I was thinking of finally picking up Cyberpunk 2077 since it’s also on sale there for $30, but I ran across this thread now, and now must choose between two very different kinds of games. Gah.

I’m not sure what you refer to? I mean, we don’t know what any of the two factions will do with the planet in the future, but I wouldn’t call that a unresolved plot.

My issue with the climax is that convincing the technician to not nuke the swarm is kinda a ‘doh’ moment, not a revelation. It’s like trying to get vengeance from a plague of locusts or something like that. It was clearly not sentient, at least not at the same level of a human. A bit of idiot ball there, although it is somewhat understandable in the stressed, half-crazy character.
Even more, it seemed clear to me that that type of life was really all over the planet, so you can’t simply kill it with a few dozens nukes.
Also, Yasna’s revelation that the mech life came from some other visiting ancient aliens was a bit of a stretch. I actually believed up to that point that the metallic life was something really native to the planet, an alternate new type of life to carbon-based proteinic life that appeared after the Nova killed most normal organic life.

If i recall:

  1. The game creates two factions, and the player discovers survivors from the opposing faction. It becomes clear they’ve been on the planet for almost a year. Yet they aren’t dead from hypoxia / atmospheric toxicity. The game indicates that not having a helmet for a few hours is enough to create a toxic dose of trace atmospheric gases… but these guys are alive for a year. They sort of kind of try and explain how a bit but it’s pretty threadbare.

  2. It doesn’t explain why the protagonist keeps getting mind zapped but remains relatively functional, whereas her shipmates are getting zapped at the same frequency but more or less are mind-wiped by the time she finds them.

  3. It doesn’t really explain what the opposing faction was trying to do (imo). Nor does it explain why it took them almost a year to send the Invincible to rescue them.

  4. The other faction, whatever is going is, is massively overpowering the player’s faction. Basically the player faction is running on shoestrings and hope, and the other faction has resources 100x yours (your ship barely has enough resources for 8 people and two landers, while they have seemingly innumerable people and dozens? of landers per ship). Whatever the underlying politics isn’t explained but the framing feels kind of wrong.

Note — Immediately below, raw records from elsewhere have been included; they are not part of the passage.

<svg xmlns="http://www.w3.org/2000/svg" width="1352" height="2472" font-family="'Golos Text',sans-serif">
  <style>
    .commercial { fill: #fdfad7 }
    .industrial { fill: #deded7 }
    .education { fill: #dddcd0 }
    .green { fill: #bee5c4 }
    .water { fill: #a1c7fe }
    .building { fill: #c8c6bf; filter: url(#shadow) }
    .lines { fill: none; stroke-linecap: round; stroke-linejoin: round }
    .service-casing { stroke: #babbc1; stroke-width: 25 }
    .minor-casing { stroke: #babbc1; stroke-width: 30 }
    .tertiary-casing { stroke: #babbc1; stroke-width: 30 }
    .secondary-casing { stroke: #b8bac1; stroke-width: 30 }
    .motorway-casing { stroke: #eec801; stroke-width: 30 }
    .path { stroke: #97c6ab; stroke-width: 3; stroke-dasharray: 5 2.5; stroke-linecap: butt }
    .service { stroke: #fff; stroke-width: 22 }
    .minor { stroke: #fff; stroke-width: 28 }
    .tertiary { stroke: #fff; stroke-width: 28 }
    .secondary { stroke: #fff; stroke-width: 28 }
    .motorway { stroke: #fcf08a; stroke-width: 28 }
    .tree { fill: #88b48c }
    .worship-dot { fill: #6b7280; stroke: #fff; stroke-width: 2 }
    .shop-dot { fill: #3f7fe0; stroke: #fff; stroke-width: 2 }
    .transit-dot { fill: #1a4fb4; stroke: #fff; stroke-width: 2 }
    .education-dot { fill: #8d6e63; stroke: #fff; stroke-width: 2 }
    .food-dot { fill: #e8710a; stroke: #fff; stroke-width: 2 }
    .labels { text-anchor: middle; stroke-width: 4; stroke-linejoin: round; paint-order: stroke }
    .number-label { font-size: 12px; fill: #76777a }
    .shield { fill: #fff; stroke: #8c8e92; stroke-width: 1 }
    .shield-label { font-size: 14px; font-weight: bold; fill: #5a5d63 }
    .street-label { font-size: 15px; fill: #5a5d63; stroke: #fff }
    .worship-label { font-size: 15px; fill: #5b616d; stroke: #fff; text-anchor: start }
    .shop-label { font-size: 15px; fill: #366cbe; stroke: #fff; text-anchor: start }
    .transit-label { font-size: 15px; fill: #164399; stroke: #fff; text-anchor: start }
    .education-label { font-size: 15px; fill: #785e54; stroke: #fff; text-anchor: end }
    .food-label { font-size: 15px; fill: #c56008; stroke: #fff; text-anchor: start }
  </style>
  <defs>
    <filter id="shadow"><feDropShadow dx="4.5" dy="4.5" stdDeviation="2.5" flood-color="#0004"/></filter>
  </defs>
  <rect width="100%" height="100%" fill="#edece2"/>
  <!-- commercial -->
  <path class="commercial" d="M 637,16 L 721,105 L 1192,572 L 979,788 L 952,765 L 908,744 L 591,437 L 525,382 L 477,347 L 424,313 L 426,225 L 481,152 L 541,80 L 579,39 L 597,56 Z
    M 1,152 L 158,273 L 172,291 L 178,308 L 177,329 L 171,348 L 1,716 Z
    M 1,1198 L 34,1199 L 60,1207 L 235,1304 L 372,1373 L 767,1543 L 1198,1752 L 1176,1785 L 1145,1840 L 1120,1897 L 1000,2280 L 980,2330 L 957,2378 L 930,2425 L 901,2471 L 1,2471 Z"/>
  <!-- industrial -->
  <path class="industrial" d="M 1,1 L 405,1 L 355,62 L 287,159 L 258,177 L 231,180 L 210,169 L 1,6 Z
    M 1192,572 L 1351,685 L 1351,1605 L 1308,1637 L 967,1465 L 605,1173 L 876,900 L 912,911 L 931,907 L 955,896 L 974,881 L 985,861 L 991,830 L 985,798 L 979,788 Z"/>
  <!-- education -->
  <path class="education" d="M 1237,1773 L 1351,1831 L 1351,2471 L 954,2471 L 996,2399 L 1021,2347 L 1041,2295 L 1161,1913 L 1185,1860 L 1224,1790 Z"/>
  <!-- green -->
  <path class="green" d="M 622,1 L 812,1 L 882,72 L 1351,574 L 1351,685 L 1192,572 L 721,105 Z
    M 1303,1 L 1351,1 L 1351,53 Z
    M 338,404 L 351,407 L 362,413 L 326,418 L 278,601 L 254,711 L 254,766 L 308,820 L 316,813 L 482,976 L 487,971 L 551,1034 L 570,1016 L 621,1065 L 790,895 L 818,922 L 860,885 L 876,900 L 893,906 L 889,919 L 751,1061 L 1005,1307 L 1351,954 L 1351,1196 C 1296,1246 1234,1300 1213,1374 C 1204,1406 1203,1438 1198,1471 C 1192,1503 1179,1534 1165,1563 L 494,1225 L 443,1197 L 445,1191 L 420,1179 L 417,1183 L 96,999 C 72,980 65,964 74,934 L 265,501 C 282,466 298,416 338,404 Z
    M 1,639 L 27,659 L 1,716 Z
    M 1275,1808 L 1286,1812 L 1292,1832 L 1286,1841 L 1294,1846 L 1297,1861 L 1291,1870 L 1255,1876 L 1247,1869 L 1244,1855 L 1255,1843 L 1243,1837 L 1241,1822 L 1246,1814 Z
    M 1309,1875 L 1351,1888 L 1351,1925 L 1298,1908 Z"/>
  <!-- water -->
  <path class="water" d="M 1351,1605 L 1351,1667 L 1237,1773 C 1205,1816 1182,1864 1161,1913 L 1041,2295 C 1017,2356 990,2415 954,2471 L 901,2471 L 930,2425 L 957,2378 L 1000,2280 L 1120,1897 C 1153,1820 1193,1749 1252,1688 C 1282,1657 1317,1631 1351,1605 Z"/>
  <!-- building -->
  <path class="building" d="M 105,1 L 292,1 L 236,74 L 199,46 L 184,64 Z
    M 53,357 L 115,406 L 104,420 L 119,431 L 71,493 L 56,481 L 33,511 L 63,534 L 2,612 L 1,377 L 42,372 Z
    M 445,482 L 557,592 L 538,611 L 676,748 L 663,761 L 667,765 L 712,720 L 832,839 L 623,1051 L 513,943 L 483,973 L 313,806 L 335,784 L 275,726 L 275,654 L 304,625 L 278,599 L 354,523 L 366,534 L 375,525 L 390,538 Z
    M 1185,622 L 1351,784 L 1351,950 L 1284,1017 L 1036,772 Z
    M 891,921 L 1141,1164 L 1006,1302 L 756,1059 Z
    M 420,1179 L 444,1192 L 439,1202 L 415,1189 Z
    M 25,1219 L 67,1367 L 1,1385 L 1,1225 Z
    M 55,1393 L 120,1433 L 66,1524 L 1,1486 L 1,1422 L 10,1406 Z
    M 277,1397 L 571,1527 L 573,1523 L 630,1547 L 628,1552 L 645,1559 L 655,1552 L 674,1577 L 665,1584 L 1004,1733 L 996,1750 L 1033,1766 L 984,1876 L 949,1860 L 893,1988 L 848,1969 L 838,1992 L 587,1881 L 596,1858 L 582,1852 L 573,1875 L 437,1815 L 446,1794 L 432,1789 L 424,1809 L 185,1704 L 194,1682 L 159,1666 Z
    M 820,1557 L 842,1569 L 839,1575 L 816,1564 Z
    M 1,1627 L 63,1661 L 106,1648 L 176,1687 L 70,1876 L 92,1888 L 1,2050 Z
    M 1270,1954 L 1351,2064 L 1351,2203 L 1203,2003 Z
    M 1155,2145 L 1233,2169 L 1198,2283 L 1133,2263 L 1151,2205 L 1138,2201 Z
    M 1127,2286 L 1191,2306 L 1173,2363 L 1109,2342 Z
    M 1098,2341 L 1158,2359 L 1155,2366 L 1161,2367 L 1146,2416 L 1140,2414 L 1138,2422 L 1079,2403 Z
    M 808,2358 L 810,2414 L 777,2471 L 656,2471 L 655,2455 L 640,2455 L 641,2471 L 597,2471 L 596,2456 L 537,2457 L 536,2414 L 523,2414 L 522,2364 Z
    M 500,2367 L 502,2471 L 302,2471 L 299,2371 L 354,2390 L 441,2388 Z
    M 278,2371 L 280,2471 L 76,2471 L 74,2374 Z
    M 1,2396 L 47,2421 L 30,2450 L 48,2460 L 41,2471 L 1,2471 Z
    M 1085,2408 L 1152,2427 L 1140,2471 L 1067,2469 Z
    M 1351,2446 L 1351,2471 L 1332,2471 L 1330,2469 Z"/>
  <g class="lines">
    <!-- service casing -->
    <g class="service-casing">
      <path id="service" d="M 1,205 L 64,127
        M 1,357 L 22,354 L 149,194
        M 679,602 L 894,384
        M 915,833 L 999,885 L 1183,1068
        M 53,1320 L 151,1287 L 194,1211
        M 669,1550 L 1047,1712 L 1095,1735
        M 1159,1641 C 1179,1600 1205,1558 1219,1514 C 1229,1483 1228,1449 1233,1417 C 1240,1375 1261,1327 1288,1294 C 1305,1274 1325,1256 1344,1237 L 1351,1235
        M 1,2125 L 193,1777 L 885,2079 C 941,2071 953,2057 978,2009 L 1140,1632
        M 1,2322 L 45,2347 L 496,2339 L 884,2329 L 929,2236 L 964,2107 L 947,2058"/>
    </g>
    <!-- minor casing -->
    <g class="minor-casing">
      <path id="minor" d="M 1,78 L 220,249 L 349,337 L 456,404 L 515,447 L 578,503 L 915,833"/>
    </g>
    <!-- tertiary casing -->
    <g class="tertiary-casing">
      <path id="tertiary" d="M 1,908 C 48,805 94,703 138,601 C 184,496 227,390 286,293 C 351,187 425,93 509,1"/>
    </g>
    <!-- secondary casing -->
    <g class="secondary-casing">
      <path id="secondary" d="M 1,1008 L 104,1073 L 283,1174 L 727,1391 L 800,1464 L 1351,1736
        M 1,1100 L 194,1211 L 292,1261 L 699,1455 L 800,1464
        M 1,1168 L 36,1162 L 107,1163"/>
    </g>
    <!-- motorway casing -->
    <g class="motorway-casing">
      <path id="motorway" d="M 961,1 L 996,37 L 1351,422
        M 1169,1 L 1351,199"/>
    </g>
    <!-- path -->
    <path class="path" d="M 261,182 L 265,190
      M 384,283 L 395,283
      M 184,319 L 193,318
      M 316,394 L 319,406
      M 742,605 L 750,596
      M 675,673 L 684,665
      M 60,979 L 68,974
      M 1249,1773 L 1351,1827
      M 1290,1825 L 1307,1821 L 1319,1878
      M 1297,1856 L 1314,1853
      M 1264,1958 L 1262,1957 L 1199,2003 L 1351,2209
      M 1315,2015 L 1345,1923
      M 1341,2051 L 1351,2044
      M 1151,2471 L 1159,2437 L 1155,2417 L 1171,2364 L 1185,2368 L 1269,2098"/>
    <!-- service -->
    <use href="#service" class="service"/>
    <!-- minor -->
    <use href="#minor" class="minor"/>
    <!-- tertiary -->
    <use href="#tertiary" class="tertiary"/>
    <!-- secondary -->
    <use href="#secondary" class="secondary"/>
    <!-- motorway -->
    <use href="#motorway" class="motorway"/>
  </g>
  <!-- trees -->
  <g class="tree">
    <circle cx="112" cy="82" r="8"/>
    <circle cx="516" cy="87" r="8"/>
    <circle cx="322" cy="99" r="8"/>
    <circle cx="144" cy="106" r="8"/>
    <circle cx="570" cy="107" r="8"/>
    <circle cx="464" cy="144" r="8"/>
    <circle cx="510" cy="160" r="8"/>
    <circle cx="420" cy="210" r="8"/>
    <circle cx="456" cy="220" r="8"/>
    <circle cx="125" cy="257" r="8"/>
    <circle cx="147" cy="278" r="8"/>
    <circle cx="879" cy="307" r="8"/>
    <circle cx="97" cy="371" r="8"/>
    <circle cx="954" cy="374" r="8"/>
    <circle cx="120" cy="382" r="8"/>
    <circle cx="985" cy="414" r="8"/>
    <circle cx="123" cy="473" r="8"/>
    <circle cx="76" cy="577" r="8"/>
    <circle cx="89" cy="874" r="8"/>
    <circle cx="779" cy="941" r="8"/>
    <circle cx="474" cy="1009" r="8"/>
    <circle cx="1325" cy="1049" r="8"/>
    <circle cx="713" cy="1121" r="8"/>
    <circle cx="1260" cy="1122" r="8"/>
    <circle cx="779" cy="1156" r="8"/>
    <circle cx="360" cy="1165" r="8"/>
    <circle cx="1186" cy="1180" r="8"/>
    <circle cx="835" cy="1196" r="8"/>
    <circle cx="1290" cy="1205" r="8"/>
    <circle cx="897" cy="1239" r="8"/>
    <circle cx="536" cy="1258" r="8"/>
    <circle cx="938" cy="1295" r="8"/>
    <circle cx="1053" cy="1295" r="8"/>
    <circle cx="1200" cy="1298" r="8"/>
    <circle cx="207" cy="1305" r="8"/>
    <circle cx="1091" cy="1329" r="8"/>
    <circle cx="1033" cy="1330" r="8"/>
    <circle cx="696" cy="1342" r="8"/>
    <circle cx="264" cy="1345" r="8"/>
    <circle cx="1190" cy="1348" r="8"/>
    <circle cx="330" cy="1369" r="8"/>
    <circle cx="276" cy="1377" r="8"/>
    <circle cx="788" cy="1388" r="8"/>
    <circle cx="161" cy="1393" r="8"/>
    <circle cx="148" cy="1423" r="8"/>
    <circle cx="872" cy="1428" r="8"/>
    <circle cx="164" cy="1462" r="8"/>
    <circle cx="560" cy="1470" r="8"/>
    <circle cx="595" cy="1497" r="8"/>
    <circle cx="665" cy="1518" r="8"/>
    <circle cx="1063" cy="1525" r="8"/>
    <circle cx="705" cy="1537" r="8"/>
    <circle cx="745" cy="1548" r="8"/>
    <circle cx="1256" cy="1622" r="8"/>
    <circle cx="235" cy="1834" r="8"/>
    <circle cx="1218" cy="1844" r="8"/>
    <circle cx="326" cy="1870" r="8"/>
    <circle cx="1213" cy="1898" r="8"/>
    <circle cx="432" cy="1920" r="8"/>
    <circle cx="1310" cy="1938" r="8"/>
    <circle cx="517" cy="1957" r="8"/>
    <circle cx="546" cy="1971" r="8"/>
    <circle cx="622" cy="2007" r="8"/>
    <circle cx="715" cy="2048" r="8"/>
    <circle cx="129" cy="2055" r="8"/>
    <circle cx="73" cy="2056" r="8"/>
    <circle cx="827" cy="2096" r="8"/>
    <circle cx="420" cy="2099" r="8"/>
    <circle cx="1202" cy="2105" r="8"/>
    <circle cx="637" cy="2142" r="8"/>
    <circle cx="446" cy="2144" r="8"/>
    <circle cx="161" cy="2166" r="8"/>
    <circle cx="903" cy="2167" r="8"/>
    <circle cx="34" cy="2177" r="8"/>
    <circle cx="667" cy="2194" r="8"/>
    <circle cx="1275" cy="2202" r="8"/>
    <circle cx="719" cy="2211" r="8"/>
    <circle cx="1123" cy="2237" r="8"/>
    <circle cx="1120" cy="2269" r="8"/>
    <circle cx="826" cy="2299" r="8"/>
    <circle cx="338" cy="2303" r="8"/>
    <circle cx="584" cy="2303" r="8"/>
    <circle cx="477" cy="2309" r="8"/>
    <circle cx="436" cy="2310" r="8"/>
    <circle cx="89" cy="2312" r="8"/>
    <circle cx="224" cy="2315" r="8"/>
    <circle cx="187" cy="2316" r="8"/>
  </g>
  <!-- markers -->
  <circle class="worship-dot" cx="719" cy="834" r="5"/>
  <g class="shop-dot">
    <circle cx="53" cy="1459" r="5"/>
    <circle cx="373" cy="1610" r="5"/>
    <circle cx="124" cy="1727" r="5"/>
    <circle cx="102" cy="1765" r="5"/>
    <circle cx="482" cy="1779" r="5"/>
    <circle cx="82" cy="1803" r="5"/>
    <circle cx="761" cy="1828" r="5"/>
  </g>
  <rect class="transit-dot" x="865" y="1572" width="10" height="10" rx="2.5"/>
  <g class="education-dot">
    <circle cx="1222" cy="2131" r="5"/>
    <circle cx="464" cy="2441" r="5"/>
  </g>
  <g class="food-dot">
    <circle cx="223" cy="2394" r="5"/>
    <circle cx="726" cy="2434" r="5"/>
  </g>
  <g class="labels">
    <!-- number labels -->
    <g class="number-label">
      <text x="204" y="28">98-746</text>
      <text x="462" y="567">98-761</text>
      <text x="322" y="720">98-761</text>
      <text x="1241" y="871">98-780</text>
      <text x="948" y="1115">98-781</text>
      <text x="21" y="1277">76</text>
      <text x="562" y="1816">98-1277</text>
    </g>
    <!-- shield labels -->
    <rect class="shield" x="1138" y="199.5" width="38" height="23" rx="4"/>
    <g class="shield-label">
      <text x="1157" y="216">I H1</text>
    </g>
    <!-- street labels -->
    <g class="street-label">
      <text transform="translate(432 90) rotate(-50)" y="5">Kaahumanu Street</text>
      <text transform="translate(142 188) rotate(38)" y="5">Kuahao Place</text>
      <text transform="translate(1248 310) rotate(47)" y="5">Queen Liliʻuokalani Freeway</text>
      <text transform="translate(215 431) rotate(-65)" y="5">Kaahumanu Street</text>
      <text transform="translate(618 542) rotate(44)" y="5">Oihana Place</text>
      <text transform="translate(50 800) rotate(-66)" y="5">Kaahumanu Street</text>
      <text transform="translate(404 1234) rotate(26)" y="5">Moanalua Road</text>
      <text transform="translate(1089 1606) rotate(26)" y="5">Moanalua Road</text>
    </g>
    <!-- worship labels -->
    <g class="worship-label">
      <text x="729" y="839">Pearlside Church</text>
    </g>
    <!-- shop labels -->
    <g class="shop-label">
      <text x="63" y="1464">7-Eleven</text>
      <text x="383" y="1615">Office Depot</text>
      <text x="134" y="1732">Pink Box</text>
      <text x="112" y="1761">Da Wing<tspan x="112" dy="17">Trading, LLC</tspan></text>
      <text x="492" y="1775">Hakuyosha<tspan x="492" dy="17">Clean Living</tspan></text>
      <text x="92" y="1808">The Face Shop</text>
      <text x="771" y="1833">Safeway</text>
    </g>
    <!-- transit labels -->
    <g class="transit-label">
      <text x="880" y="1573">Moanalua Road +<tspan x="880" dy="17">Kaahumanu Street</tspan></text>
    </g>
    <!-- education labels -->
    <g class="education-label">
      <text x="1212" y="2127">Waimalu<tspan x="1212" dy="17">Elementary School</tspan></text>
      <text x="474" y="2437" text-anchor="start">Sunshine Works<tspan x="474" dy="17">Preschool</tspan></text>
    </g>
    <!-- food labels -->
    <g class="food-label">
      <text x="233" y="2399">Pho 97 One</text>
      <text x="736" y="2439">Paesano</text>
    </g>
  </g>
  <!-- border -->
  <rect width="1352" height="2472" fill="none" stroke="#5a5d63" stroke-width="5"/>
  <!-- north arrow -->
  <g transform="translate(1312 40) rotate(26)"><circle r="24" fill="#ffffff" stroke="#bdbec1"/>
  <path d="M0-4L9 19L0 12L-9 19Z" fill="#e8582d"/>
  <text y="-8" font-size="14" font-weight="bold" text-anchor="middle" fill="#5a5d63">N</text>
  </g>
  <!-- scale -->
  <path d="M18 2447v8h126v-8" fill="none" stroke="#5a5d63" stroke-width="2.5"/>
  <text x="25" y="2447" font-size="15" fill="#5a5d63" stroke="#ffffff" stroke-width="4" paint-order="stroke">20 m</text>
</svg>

  5. The whole premise is to find the Invincible as some kind of spy mission. It… sort of forgets about this by the end.

  6. The whole stretch to ‘aliens’ is pretty much a heavy stretch from the threadbare data, as you said previously. Basically there were dinosaurs, and then the dinosaurs were killed by the flies. But this… also seems to have killed all other forms of life on the planet, including plant life. It also makes this even bigger stretch that there was a ‘war’ between synthetic flies and this is the end result of it. I do like however that the planet turns into the equivalent of a paper clip factory, more or less.